RECORD SET below:
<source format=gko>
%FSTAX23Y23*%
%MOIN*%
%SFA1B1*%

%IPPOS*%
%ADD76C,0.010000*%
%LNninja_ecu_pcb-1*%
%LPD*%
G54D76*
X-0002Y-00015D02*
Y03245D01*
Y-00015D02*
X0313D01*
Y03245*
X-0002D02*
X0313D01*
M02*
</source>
End of RECORD SET.
RECORD SET below:
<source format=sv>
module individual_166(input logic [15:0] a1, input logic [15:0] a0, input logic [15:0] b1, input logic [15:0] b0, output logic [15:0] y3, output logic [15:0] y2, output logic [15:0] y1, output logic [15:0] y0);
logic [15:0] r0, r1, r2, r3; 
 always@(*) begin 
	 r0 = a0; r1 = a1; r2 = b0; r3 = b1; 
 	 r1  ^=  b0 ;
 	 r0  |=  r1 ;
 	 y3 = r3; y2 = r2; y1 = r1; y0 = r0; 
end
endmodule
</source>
End of RECORD SET.
RECORD SET below:
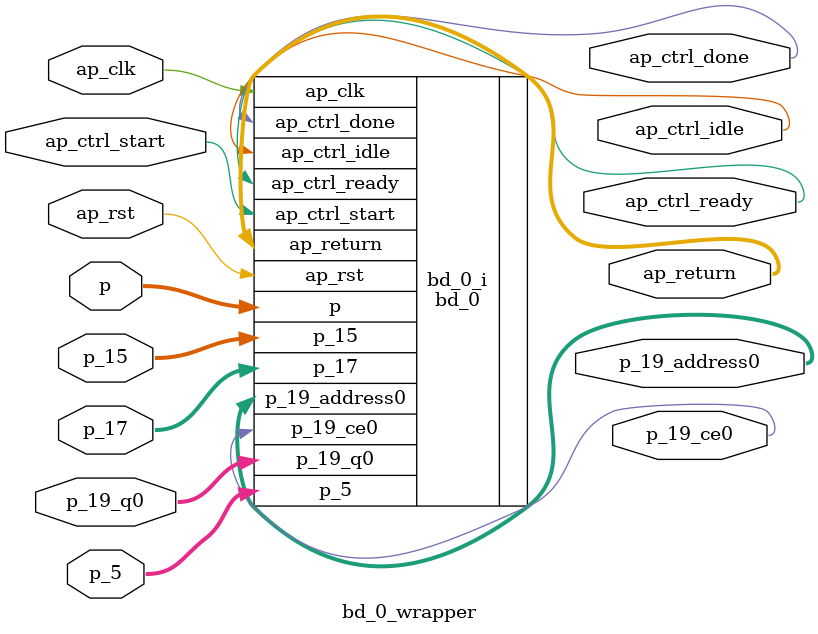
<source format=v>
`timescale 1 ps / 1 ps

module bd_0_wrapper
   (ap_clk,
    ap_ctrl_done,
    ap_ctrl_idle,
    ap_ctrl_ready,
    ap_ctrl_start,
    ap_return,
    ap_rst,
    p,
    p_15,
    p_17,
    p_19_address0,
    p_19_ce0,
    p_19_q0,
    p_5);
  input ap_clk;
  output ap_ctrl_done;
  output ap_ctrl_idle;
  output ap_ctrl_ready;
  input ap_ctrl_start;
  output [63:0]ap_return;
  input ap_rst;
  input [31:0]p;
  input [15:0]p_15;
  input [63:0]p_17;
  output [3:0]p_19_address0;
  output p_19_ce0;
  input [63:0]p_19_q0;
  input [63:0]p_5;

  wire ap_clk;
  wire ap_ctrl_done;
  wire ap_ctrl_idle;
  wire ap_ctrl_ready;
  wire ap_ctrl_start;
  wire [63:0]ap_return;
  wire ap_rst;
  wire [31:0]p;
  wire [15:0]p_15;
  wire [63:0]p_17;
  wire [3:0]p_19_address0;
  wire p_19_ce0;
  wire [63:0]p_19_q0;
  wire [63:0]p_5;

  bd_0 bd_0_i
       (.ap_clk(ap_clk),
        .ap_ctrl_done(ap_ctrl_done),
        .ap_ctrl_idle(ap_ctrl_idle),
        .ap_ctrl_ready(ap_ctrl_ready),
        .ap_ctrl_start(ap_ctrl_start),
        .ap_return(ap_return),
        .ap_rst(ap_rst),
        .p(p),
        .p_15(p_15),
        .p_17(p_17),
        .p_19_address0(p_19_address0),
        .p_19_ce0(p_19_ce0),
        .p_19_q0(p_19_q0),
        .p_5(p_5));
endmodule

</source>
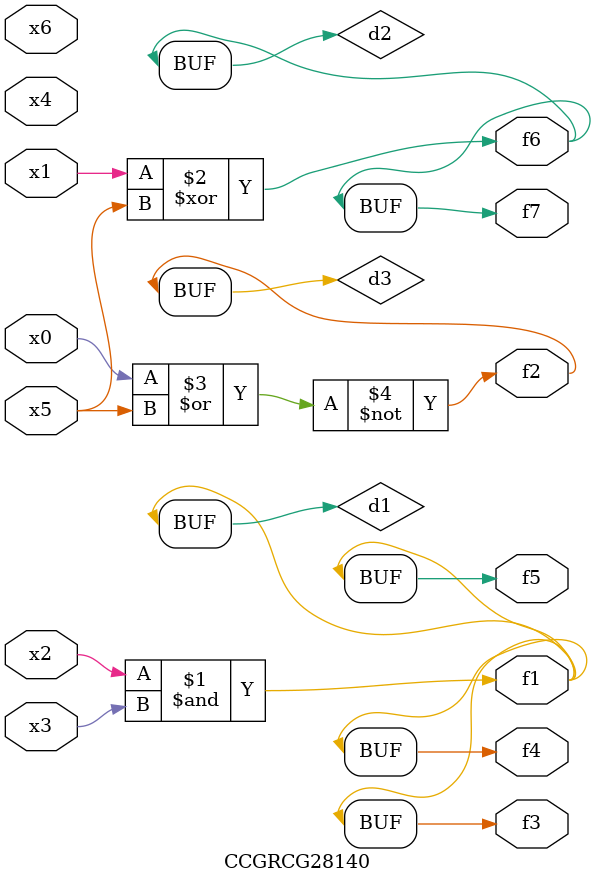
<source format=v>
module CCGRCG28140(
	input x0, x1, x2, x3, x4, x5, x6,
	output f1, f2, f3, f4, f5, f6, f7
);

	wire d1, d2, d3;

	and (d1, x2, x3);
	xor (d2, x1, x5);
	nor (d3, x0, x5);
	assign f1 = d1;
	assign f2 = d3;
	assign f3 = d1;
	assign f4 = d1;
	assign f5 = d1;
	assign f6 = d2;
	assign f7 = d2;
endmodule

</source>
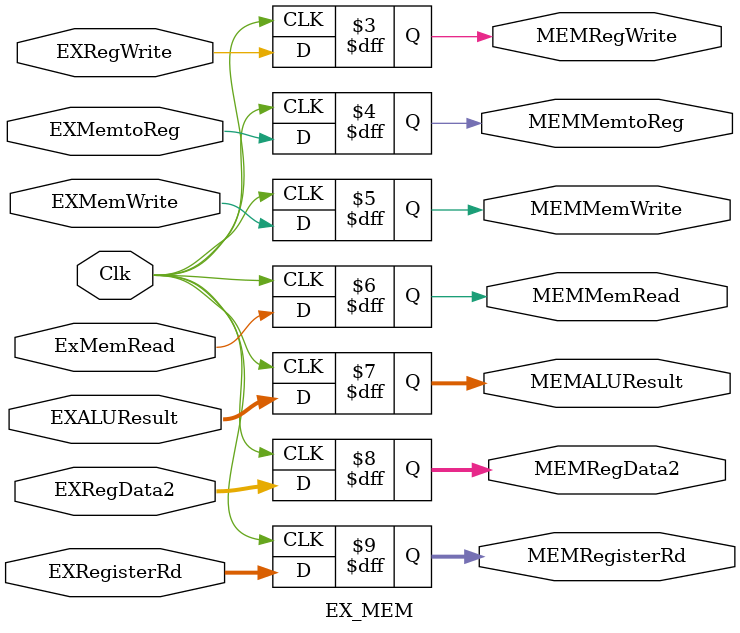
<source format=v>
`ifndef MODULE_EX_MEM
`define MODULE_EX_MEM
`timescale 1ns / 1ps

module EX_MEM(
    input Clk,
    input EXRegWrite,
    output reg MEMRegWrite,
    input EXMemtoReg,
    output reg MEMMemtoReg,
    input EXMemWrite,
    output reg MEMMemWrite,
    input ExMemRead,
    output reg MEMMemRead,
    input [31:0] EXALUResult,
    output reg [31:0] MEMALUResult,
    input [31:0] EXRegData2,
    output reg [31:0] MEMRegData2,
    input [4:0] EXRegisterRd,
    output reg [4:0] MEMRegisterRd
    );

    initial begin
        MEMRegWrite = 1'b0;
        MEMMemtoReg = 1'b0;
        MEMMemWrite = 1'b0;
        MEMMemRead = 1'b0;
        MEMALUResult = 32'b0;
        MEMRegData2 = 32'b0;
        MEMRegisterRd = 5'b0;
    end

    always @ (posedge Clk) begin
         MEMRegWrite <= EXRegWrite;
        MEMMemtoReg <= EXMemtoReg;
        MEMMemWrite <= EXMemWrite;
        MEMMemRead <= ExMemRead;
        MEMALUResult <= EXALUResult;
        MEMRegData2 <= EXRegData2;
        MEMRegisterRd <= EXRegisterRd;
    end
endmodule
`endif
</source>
End of RECORD SET.
**ASSIGNMENT**
Go through the records line by line, and copy each line that holds the string "MEMMemWrite".

**EXPECTED ANSWER**
    output reg MEMMemWrite,
        MEMMemWrite = 1'b0;
        MEMMemWrite <= EXMemWrite;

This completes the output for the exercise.